I have an XSLT script which I would like to number things sequentially each time I call a template. So a very abbreviated version of it looks a bit like:
<xsl:call-template name="insertHeader" />
<xsl:for-each ...>
<xsl:call-template name="insertHeader" />
...
</xsl:for-each>
<xsl:call-template name="insertHeader" />
<xsl:template name="insertHeader>
This is item number <xsl:value-of select="$numberOfInvocations />
</xsl:template>
So obviously that $numberOfInvocations thing doesn’t work, and in XSLT you can’t increment a global counter variable which would seem like an obvious approach in a procedural language. I would like it to print out 1 the first time that template is called, 2 the second, etc. How should I go about doing this? Is this even remotely possible in XSLT?
Thanks 🙂
Edit: So there have been a couple of comments that this isn’t clearly defined enough. What I want to do is label a series of tables in the (HTML) output. The most obvious way I see of doing this is to call a function (you can probably tell that I am not an XSLT wizard here) that will automatically increment the number each time. I think the reason this seems so hard is because it’s the XSLT itself that defines where these tables appear rather than the input.

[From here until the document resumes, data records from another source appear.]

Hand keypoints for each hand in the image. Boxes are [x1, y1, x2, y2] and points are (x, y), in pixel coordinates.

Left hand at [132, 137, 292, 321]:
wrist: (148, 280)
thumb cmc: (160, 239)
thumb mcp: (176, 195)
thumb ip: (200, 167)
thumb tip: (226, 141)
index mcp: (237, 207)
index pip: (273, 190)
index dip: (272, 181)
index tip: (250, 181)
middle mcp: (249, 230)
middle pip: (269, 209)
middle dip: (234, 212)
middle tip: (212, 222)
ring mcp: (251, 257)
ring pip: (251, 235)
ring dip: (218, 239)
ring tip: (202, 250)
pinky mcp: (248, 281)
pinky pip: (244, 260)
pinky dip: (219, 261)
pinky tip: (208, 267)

This extra info may not be of that much use though since Dimitre’s answer makes it sound rather like this is never going to work. Thanks anyway 🙂
In a functional language as XSLT there is no “order of computation” defined.

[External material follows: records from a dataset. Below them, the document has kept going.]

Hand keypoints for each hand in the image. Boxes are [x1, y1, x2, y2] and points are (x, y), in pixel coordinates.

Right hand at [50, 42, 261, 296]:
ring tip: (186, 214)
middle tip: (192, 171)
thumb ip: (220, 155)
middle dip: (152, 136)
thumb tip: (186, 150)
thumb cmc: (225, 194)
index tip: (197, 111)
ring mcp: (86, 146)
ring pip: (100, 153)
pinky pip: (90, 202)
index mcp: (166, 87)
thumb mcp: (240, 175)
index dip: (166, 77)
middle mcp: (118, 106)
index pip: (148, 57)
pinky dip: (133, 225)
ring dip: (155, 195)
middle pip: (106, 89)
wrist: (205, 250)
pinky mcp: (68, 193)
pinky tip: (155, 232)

Therefore, trying to number the “computations” by their ordering “in time” isn’t meaningful and if attempted will often produce surprising results.
For example, nothing restricts
<xsl:apply-templates>to apply templates in the same order in time as the document order of the nodes in the selected node-list. These could be done in parallel, meaning in any order.Many XSLT processors perform
lazy evaluationwhich means that a certain XSLT instruction will only be evaluated when it is really needed and not according to its textual order in the XSLT stylesheet. Often some instructions are not executed at all.Sometimes the optimizer will execute a given XSLT instruction twice because it decided to discard the first result in order to optimize space utilization.
The requested numbering can be produced using recursion (generally) and continuation-passing style CPS or Monads (more specifically).
The FXSL library (both version 1 — for XSLT 1.0 and version 2 — for XSLT 2.0) contains templates that can be used to organize such numbering: foldl, foldr, iter, iterUntil, scanl, scanr, …, etc.
Whenever the problem is precisely defined (which is not the current case), such numbering can be produced but be warned about the results.